To do: Transcribe the full listing so that each line reads as it does in the original.

Listed records:
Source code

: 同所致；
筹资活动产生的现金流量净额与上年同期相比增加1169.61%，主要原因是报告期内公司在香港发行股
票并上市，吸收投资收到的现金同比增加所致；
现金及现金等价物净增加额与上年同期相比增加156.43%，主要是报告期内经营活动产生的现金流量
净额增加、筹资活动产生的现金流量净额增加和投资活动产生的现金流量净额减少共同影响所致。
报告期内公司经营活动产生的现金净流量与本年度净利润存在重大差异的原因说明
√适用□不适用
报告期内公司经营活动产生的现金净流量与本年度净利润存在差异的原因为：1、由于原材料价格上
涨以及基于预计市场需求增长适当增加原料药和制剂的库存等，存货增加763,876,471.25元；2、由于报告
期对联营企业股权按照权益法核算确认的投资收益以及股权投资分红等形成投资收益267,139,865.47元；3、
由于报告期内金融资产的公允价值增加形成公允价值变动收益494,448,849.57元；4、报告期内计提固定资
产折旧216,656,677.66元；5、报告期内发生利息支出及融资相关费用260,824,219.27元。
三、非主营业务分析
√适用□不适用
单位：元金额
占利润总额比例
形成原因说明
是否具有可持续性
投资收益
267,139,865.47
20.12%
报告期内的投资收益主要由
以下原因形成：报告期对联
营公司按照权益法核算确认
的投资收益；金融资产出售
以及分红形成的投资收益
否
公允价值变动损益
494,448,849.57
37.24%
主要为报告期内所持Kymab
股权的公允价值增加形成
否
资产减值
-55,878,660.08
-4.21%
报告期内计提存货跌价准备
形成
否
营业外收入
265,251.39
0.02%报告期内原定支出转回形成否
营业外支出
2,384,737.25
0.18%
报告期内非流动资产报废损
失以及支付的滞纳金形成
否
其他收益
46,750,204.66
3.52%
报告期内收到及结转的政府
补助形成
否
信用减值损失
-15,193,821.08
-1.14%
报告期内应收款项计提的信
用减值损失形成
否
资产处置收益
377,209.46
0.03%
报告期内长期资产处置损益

Written reply:
Source code

: 同所致；
筹资活动产生的现金流量净额与上年同期相比增加1169.61%，主要原因是报告期内公司在香港发行股
票并上市，吸收投资收到的现金同比增加所致；
现金及现金等价物净增加额与上年同期相比增加156.43%，主要是报告期内经营活动产生的现金流量
净额增加、筹资活动产生的现金流量净额增加和投资活动产生的现金流量净额减少共同影响所致。
报告期内公司经营活动产生的现金净流量与本年度净利润存在重大差异的原因说明
√适用□不适用
报告期内公司经营活动产生的现金净流量与本年度净利润存在差异的原因为：1、由于原材料价格上
涨以及基于预计市场需求增长适当增加原料药和制剂的库存等，存货增加763,876,471.25元；2、由于报告
期对联营企业股权按照权益法核算确认的投资收益以及股权投资分红等形成投资收益267,139,865.47元；3、
由于报告期内金融资产的公允价值增加形成公允价值变动收益494,448,849.57元；4、报告期内计提固定资
产折旧216,656,677.66元；5、报告期内发生利息支出及融资相关费用260,824,219.27元。
三、非主营业务分析
√适用□不适用
单位：元金额
占利润总额比例
形成原因说明
是否具有可持续性
投资收益
267,139,865.47
20.12%
报告期内的投资收益主要由
以下原因形成：报告期对联
营公司按照权益法核算确认
的投资收益；金融资产出售
以及分红形成的投资收益
否
公允价值变动损益
494,448,849.57
37.24%
主要为报告期内所持Kymab
股权的公允价值增加形成
否
资产减值
-55,878,660.08
-4.21%
报告期内计提存货跌价准备
形成
否
营业外收入
265,251.39
0.02%报告期内原定支出转回形成否
营业外支出
2,384,737.25
0.18%
报告期内非流动资产报废损
失以及支付的滞纳金形成
否
其他收益
46,750,204.66
3.52%
报告期内收到及结转的政府
补助形成
否
信用减值损失
-15,193,821.08
-1.14%
报告期内应收款项计提的信
用减值损失形成
否
资产处置收益
377,209.46
0.03%
报告期内长期资产处置损益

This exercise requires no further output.